SERENITY NOW I write with a Pilot blue pen No. 10 on white unlined paper in a room that doesn’t have a telephone or a TV or Internet. I try to maintain a kind of nice serenity. I don’t look out the window. I don’t like cluttered spaces. I just try to make it very serene and do the kinds of the things that I like to do.
BOAT-FREE BOATHOUSE I usually write in a boathouse on our property, which is right down by Linekin Bay. . . . [The] building is just a single room, which was formerly used by the original owner of his house as his sort of winter workshop. He was a lobsterman. It has doors big enough that you could pull a pretty good-sized dory through, but you couldn’t pull a whole lobster boat into it. It’s got a ramp on the outside that would facilitate pulling a boat inside of it, but I don’t have a boat. . . . It’s heated with a wood stove. I’ve had it insulated and some wallboarding put up. It used to just be beaverboard. It’s quite warm, and I still heat it with wood, and you could say it’s a little atmospheric down here, I guess, though once you start to work in any particular space, it ceases to be atmospheric.
UNBIDDEN TOMES Lots of books come into my house every week, and I’ve got to fight through those that come in unbidden to get to the books that I actually hear about by word of mouth and that maybe my friends write. [My reading habits are] really willy-nilly, not a subject of discipline.

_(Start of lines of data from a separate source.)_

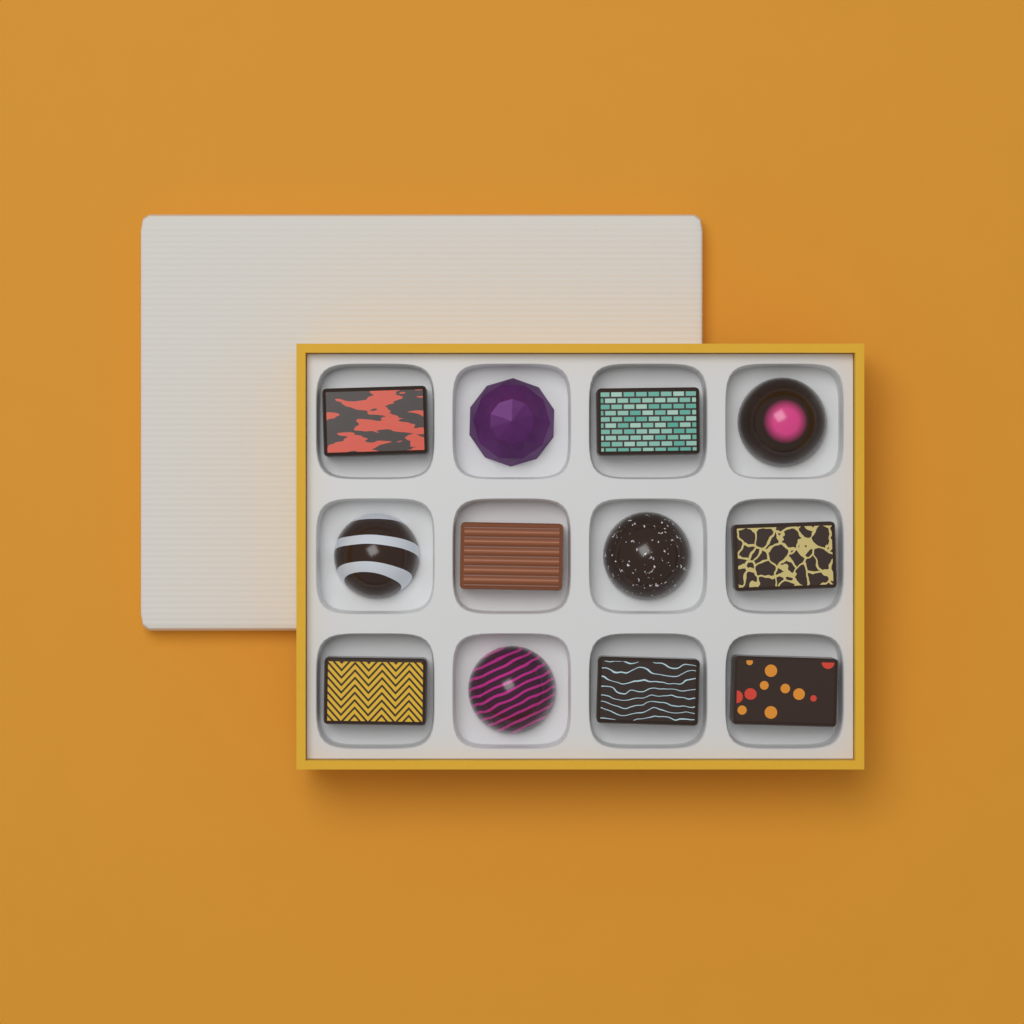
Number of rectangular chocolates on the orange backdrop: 7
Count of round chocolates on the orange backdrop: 5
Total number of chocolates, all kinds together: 12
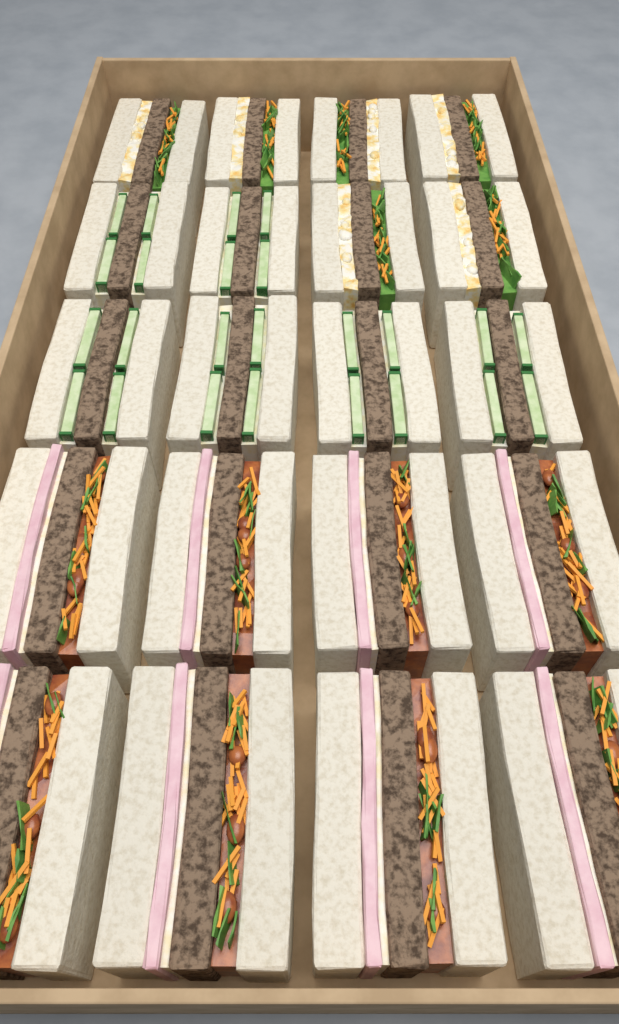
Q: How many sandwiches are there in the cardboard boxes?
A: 20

Frost said that writing and art are the last vestiges of our childhood, and we should be somewhat irresponsible as we pursue them, and that goes for reading, too. . . . Books inspire me all the time. I was reading James Salter’s novel “All That Is,” and then I’m reading a book right now that’s quite spectacular. It’s called “Hell at the Breach.” It’s by a novelist named Tom Franklin. It’s a book set in the South, in Alabama, at the end of the 19th century, and it’s about a kind of a countywide war that’s sort of a civilian insurrection. It’s not about race; it’s not about history; it’s just about meanness and deprivation.
NO DRUDGERY I promised myself when I left law school that I was not going to imagine for my job just another version of law school: no drudgery [or] living in big cities. I just don’t like them. . . . But I think [training as a lawyer] has probably shaped my routine in all kinds of ways. I’m very assiduous. When I’m there, I’m really there. I think that the solution to writerly problems, whatever the problems are, are always not there, and you have to make them up. It’s not a matter of finding a needle in a haystack. There is no haystack, and there is no needle.
NO VACATIONS I don’t take vacations. My life is one long, 40-year vacation. You have to grab your wallet when you find writers who tell you how hard they work. You have to make it look easy.